Absolute Event Rate: 19% vs 11%
p-value: p=<0.05
In tachycardia-induced heart failure (HF), positive lusitropic effects of milrinone or dobutamine were assessed by evaluating the time constant of left ventricular (LV) pressure decay (tau) and Ca(2+)-ATPase activity of the sarcoplasmic reticulum (SR). The peak value of the positive first derivative of LV pressure (+dP/dt) was less increased, either by dobutamine (2-10 microg x kg(-1) x min(-1)) or by milrinone (4-20 microg/kg), in HF than in control (P < 0.05), whereas tau was shortened to an extent similar to that in control with dobutamine P = not significant (NS) and to an even greater extent with milrinone (P < 0.05). Ca(2+)-ATPase activity increased similarly in HF and control with dobutamine (1 microM; +11% in HF vs. +12% in control, P = NS), whereas it increased more with milrinone (1 microM; +19% in HF vs. +11% in control, P < 0.05). Ca(2+)-ATPase activity-cAMP relationships were shifted to the left by milrinone or dobutamine in HF compared with control. Thus, in HF, the sensitivity of Ca(2+)-ATPase activity to cAMP was increased on addition of cAMP-dependent inotropic agents, contributing to the preservation of positive lusitropy.

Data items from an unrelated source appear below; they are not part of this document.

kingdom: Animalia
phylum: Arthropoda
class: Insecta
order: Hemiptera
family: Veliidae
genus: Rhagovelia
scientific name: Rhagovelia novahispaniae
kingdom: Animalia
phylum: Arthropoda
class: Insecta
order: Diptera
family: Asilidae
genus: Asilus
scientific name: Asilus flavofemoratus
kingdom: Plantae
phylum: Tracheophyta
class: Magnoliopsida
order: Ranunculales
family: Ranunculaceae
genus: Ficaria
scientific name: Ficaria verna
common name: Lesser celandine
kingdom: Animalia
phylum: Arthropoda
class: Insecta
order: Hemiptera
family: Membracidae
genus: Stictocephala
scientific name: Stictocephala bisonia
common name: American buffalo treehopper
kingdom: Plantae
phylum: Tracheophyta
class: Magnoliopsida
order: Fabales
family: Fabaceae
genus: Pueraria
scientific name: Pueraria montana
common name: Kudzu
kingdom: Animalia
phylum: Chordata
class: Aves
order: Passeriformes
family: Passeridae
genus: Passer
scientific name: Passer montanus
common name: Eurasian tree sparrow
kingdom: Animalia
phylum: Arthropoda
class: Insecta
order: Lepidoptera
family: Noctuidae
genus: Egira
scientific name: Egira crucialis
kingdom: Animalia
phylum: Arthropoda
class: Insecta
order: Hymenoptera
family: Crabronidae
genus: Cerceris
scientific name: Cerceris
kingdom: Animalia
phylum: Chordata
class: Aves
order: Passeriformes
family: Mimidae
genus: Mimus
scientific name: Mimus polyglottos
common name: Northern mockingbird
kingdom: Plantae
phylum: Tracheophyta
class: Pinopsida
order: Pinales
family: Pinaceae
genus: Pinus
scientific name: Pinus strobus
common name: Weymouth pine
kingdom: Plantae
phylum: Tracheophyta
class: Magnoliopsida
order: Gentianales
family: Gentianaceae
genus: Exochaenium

Tanigawa et al. (Tue,) conducted a other in Tachycardia-induced heart failure. Milrinone or dobutamine vs. Control was evaluated on Increase in Ca(2+)-ATPase activity with milrinone (1 microM) (p=<0.05). Milrinone increased Ca(2+)-ATPase activity more in heart failure than in control (+19% vs. +11%, P<0.05), contributing to the preservation of positive lusitropy.